I think it's on my laptop, because Windows 11 enabled it by default. But that doesn't have a password at login and the laptop seldom leaves the house, so again it's practically pointless.

 

[Eddie99]

Using encryption on a desktop is absolutely pointless, unless you live in a shady area or with shady people that you don't trust.

I think it's on my laptop, because Windows 11 enabled it by default. But that doesn't have a password at login and the laptop seldom leaves the house, so again it's practically pointless.

What if you had an expensive SSD that failed and went into read only mode, would you send the drive in for RMA if it had sensitive information on it? There's no way I would. If you used encryption you could just send the drive in no problem since they wouldn't have access to your data.

 

[darael]

What if you had an expensive SSD that failed and went into read only mode, would you send the drive in for RMA if it had sensitive information on it? There's no way I would. If you used encryption you could just send the drive in no problem since they wouldn't have access to your data.
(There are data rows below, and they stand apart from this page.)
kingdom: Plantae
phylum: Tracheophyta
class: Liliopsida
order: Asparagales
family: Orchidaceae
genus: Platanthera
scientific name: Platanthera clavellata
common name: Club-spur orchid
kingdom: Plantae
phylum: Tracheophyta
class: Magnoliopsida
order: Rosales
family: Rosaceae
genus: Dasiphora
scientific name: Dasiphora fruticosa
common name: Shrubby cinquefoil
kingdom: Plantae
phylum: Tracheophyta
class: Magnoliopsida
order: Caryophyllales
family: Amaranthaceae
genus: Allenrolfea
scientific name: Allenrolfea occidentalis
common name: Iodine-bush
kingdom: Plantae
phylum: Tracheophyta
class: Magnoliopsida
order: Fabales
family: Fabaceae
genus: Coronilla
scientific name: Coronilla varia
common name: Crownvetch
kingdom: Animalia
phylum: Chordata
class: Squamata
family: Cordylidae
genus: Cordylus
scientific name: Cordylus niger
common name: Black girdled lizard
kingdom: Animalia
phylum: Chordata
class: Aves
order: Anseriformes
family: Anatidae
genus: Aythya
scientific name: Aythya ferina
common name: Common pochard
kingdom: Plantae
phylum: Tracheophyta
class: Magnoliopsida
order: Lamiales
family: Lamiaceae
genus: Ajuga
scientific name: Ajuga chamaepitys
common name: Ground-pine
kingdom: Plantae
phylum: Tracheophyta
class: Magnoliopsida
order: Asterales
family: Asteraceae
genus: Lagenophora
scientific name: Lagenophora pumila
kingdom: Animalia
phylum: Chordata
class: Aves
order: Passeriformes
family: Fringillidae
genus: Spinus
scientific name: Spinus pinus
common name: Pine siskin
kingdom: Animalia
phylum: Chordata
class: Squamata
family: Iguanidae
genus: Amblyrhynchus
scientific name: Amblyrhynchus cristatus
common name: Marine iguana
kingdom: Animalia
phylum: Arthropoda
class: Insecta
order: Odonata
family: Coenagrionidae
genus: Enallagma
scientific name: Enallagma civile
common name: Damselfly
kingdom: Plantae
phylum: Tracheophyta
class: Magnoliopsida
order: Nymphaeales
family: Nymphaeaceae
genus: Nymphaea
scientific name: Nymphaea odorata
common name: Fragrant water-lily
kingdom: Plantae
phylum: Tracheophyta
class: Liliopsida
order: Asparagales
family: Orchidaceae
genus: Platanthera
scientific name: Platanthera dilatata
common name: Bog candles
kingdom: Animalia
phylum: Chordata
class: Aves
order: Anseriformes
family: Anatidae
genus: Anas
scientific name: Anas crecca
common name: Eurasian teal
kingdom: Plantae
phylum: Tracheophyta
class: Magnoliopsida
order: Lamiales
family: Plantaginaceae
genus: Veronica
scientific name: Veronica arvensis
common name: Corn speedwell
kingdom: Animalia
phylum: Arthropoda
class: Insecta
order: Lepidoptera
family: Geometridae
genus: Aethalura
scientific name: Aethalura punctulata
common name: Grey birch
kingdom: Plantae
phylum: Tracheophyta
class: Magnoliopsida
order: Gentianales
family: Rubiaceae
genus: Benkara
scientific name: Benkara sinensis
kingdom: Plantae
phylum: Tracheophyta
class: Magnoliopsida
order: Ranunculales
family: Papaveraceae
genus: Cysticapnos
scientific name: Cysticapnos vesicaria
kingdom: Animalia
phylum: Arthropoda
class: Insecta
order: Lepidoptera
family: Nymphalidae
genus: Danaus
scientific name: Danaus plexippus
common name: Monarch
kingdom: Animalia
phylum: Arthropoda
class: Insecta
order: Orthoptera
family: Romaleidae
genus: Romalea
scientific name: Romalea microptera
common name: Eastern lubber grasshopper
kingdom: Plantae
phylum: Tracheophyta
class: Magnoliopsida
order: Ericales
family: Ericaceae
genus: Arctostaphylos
Good point, but I've never had an SSD failed before it's warranty. In fact the only SSD I've had fail was an 840 EVO and the data was completely inaccessible. So I literally prised off the memory and controller chips and ran them through my paper shredder.

 

[andy_mk3]

I encrypt most things. My Unraid server is encrypted, Macbook and iPhone are. Haven't bothered on my gaming PC. I feel it's a near enough free layer of security if something gets stolen or whatever.

 

[Kobrakai]

Not since I read it can reduce drive performance by up to 45%, though maybe with modern nvme drives this isn't an issue?

 

[nightwish]

Bitlocker on all drives. If they get nicked, at least the crims ain't getting my data to steal my identity or blackmail me with!

 

[OverDrive]

I don't have it on my PC, I do use bitlocker on my personal laptop though. I have noticed no performance impact whatsoever on that. My work laptop is encrypted of course.

 

[Cyber-Mav]

I use sed drives for lower overheads
But media photos etc is not encrypted otherwise failed drive recovery is impossible

 

[Slogan]

Nothing particularly worth encrypting but was always put off by the performance hit that was mentioned, when it was an option. Does make more sense for portable devices whereby security may take priority over performance.